WORK ITEM | Beneath this instruction is a block of data; output from it exactly the lines that run from the one containing "properly handled. Plant-based" through the one containing "doesn’t align with", inclusive.

[RECORDS FOR THE EXERCISE]

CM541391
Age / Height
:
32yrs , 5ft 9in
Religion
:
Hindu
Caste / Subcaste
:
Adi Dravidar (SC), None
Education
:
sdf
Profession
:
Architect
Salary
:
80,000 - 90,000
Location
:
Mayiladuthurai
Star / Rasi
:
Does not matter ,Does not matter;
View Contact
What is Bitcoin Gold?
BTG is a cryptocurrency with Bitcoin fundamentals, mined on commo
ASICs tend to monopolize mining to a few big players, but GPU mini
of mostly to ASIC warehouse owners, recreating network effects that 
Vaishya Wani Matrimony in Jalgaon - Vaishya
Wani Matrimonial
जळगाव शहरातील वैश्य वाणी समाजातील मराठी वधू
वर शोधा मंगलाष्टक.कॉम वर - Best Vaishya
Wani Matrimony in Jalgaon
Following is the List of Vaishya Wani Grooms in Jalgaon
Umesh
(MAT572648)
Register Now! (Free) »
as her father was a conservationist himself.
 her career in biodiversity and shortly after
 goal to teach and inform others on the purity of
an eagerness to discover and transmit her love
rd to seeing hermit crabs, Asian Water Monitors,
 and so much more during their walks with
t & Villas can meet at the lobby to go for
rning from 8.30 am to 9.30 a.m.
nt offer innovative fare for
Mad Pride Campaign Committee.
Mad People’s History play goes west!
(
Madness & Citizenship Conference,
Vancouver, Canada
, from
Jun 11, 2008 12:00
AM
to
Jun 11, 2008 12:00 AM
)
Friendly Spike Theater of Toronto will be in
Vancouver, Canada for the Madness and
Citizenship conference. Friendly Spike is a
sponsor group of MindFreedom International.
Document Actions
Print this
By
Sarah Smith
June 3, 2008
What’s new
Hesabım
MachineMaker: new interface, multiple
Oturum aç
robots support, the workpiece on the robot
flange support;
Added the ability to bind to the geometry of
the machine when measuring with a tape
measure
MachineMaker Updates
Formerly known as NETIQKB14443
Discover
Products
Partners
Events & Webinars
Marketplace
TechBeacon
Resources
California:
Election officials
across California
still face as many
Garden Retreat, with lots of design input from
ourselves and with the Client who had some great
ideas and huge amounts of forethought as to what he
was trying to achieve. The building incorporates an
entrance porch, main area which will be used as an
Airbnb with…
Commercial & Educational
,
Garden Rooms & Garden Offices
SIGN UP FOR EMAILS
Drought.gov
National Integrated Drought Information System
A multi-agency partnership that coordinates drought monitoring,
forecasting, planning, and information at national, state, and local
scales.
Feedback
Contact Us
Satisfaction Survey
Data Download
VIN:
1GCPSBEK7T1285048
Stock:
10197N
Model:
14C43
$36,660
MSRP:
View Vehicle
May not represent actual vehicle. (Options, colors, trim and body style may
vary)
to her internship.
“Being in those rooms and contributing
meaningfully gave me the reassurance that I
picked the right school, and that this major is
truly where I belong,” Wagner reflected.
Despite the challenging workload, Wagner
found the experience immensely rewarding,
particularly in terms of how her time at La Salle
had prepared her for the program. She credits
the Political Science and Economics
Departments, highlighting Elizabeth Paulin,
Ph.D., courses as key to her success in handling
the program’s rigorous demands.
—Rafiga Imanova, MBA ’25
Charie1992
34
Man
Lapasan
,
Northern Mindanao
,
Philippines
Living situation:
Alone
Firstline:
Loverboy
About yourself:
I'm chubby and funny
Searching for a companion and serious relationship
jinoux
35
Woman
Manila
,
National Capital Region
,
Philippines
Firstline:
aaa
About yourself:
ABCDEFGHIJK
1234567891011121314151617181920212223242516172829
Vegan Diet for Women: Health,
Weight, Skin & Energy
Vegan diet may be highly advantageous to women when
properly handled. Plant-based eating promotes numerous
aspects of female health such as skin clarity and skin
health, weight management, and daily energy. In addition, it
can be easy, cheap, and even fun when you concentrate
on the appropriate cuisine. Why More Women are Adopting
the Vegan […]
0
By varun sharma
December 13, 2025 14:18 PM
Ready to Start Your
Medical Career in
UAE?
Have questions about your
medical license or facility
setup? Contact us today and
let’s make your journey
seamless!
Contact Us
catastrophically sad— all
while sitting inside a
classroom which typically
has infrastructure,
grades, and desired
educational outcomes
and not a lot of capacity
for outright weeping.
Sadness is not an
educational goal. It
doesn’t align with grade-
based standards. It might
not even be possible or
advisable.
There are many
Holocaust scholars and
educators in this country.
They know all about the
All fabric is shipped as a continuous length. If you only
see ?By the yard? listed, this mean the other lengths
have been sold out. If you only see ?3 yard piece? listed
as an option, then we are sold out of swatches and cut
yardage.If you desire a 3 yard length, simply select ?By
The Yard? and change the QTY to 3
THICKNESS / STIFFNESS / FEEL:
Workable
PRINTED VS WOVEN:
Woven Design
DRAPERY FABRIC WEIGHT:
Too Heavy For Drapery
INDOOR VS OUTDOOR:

[/RECORDS FOR THE EXERCISE]

ANSWER SPACE |
properly handled. Plant-based eating promotes numerous
aspects of female health such as skin clarity and skin
health, weight management, and daily energy. In addition, it
can be easy, cheap, and even fun when you concentrate
on the appropriate cuisine. Why More Women are Adopting
the Vegan […]
0
By varun sharma
December 13, 2025 14:18 PM
Ready to Start Your
Medical Career in
UAE?
Have questions about your
medical license or facility
setup? Contact us today and
let’s make your journey
seamless!
Contact Us
catastrophically sad— all
while sitting inside a
classroom which typically
has infrastructure,
grades, and desired
educational outcomes
and not a lot of capacity
for outright weeping.
Sadness is not an
educational goal. It
doesn’t align with grade-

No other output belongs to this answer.